Answer
a) $C_{3}H_{5}O_{2}$.
b) $C_{6}H_{10}O_{4}$.
Work Step by Step
Let's denote the molecular formula adipic acid by $C_{x}H_{y}O_{z}$. The reaction equation of combustion of this compound is as follows:
$C_{x}H_{y}O_{z} + (x+\frac{y}{4}-\frac{z}{2})O_{2} \rightarrow xCO_{2}+\frac{y}{2}H_{2}O$
The mass of carbon present in $2.96g$ of carbon dioxide is:
$m(C) = \frac{Ar(C)}{Mr(CO_{2})}\times m(CO_{2})=\frac{12}{44}\times 2.96g = 0.8073g$
Therefore, carbon percentage in adipic acid is equal to $\omega (C) = \frac{0.8073g}{1.638g}=49.284\%$
The mass of hydrogen present in $1.01g$ of water is:
$m(H) = \frac{2\times Ar(H)}{Mr(H_{2}O)}\times m(H_{2}O)=\frac{2}{18}\times 1.01g = 0.1122g$
Therefore, hydrogen percentage in adipic acid is equal to $\omega (H) = \frac{0.1122g}{1.638g}=6.851\%$.

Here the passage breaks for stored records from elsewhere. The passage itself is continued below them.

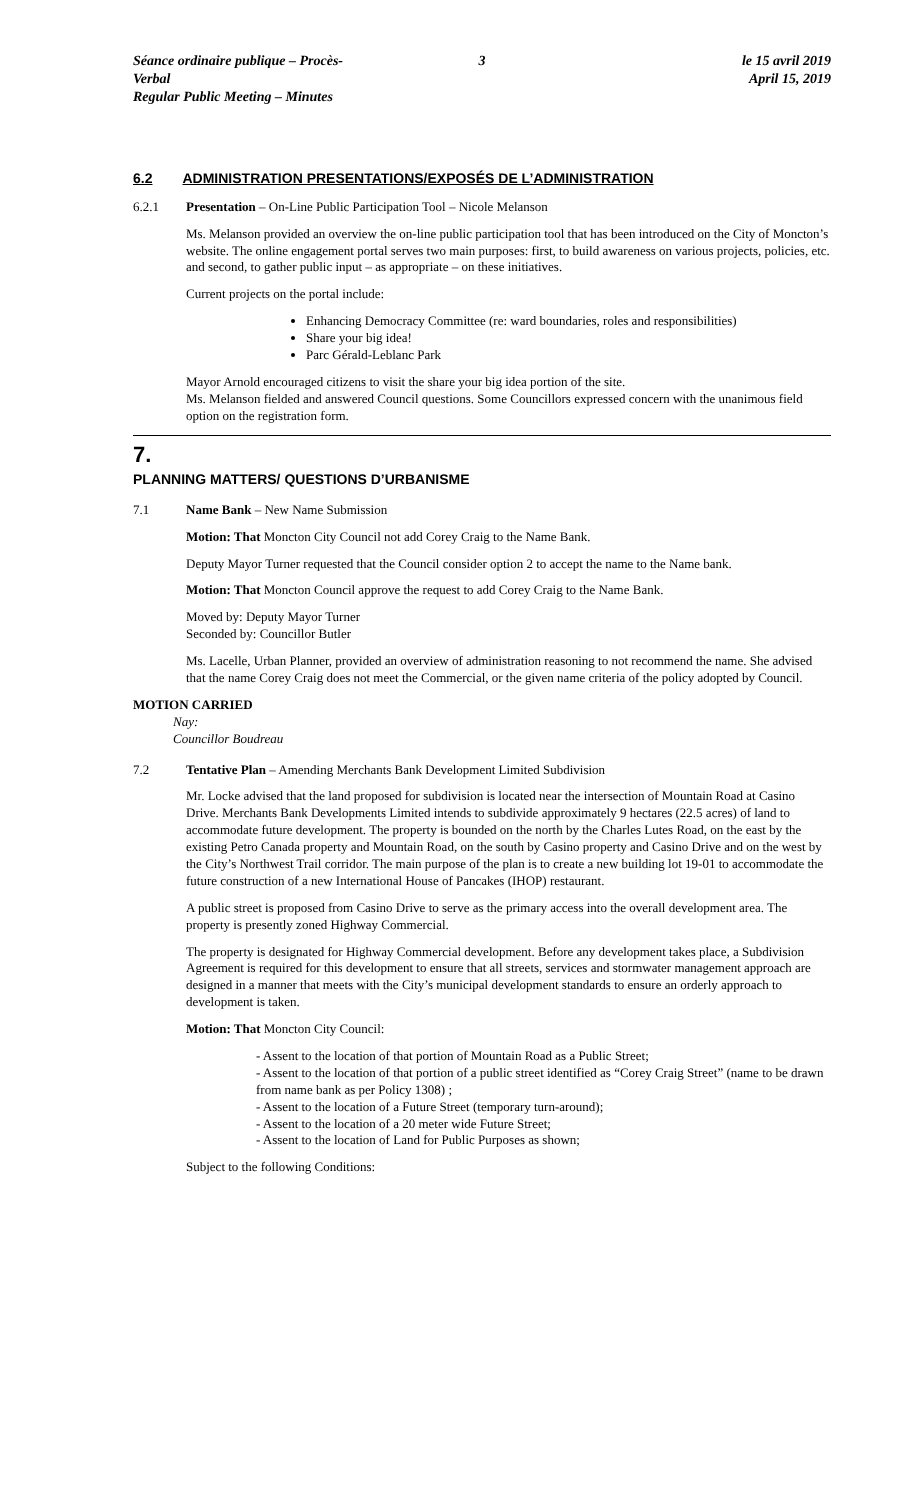Séance ordinaire publique – Procès-Verbal
Regular Public Meeting – Minutes
3 le 15 avril 2019
April 15, 2019
6.2 ADMINISTRATION PRESENTATIONS/EXPOSÉS DE L’ADMINISTRATION
6.2.1 Presentation – On-Line Public Participation Tool – Nicole Melanson
Ms. Melanson provided an overview the on-line public participation tool that has been introduced on the City of Moncton’s website. The online engagement portal serves two main purposes: first, to build awareness on various projects, policies, etc. and second, to gather public input – as appropriate – on these initiatives.
Current projects on the portal include:
Enhancing Democracy Committee (re: ward boundaries, roles and responsibilities)
Share your big idea!
Parc Gérald-Leblanc Park
Mayor Arnold encouraged citizens to visit the share your big idea portion of the site.
Ms. Melanson fielded and answered Council questions. Some Councillors expressed concern with the unanimous field option on the registration form.
7.
PLANNING MATTERS/ QUESTIONS D’URBANISME
7.1 Name Bank – New Name Submission
Motion: That Moncton City Council not add Corey Craig to the Name Bank.
Deputy Mayor Turner requested that the Council consider option 2 to accept the name to the Name bank.
Motion: That Moncton Council approve the request to add Corey Craig to the Name Bank.
Moved by: Deputy Mayor Turner
Seconded by: Councillor Butler
Ms. Lacelle, Urban Planner, provided an overview of administration reasoning to not recommend the name. She advised that the name Corey Craig does not meet the Commercial, or the given name criteria of the policy adopted by Council.
MOTION CARRIED
Nay:
Councillor Boudreau
7.2 Tentative Plan – Amending Merchants Bank Development Limited Subdivision
Mr. Locke advised that the land proposed for subdivision is located near the intersection of Mountain Road at Casino Drive. Merchants Bank Developments Limited intends to subdivide approximately 9 hectares (22.5 acres) of land to accommodate future development. The property is bounded on the north by the Charles Lutes Road, on the east by the existing Petro Canada property and Mountain Road, on the south by Casino property and Casino Drive and on the west by the City’s Northwest Trail corridor. The main purpose of the plan is to create a new building lot 19-01 to accommodate the future construction of a new International House of Pancakes (IHOP) restaurant.
A public street is proposed from Casino Drive to serve as the primary access into the overall development area. The property is presently zoned Highway Commercial.
The property is designated for Highway Commercial development. Before any development takes place, a Subdivision Agreement is required for this development to ensure that all streets, services and stormwater management approach are designed in a manner that meets with the City’s municipal development standards to ensure an orderly approach to development is taken.
Motion: That Moncton City Council:
- Assent to the location of that portion of Mountain Road as a Public Street;
- Assent to the location of that portion of a public street identified as “Corey Craig Street” (name to be drawn from name bank as per Policy 1308) ;
- Assent to the location of a Future Street (temporary turn-around);
- Assent to the location of a 20 meter wide Future Street;
- Assent to the location of Land for Public Purposes as shown;
Subject to the following Conditions: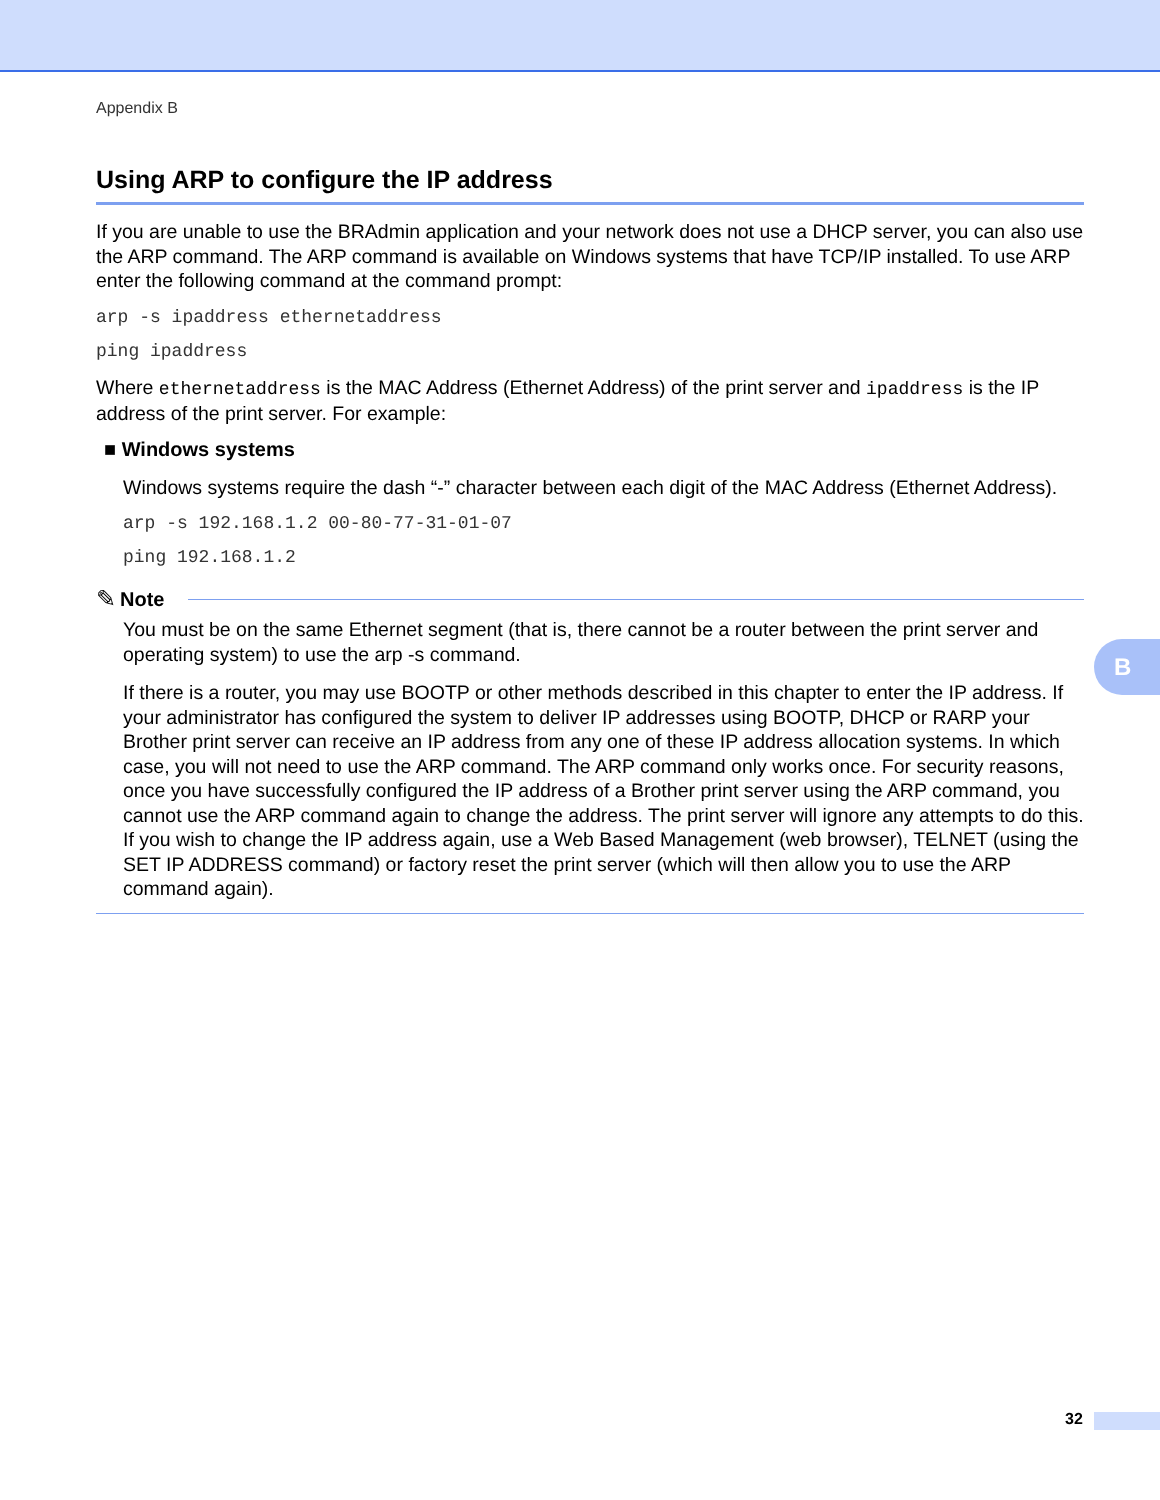Appendix B
Using ARP to configure the IP address
If you are unable to use the BRAdmin application and your network does not use a DHCP server, you can also use the ARP command. The ARP command is available on Windows systems that have TCP/IP installed. To use ARP enter the following command at the command prompt:
arp -s ipaddress ethernetaddress
ping ipaddress
Where ethernetaddress is the MAC Address (Ethernet Address) of the print server and ipaddress is the IP address of the print server. For example:
■ Windows systems
Windows systems require the dash “-” character between each digit of the MAC Address (Ethernet Address).
arp -s 192.168.1.2 00-80-77-31-01-07
ping 192.168.1.2
✎ Note
You must be on the same Ethernet segment (that is, there cannot be a router between the print server and operating system) to use the arp -s command.
If there is a router, you may use BOOTP or other methods described in this chapter to enter the IP address. If your administrator has configured the system to deliver IP addresses using BOOTP, DHCP or RARP your Brother print server can receive an IP address from any one of these IP address allocation systems. In which case, you will not need to use the ARP command. The ARP command only works once. For security reasons, once you have successfully configured the IP address of a Brother print server using the ARP command, you cannot use the ARP command again to change the address. The print server will ignore any attempts to do this. If you wish to change the IP address again, use a Web Based Management (web browser), TELNET (using the SET IP ADDRESS command) or factory reset the print server (which will then allow you to use the ARP command again).
B
32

The rest of the mass is oxygen, so $\omega(O) = 100\% - \omega(C) - \omega(H) = 43.865\%$
Now we can obtain the following equations:
$\frac{\omega(C)}{\omega(H)}=\frac{49.284\%}{6.851\%}=\frac{12x}{y} \implies 7.194y=12x$
$\frac{\omega(C)}{\omega(O)}=\frac{49.284\%}{43.865\%}=\frac{12x}{16z} \implies 17.977z=12x$
a) Since $x$, $y$ and $z$ need to be integers, by taking $x=3$, we will obtain $y=5$ and $z=2$, so the empirical formula of adipic acid is $C_{3}H_{5}O_{2}$.
b) We can obtain the molecular formula of this acid by dividing its real molecular mass by molecular mass of its empirical formula:
$k = \frac{146.1\frac{g}{mol}}{73\frac{g}{mol}}=2$, so the number of each of the atoms in adipic acid is twice the number of atoms in its empirical formula. Hence, the molecular formula of adipic acid is $C_{6}H_{10}O_{4}$.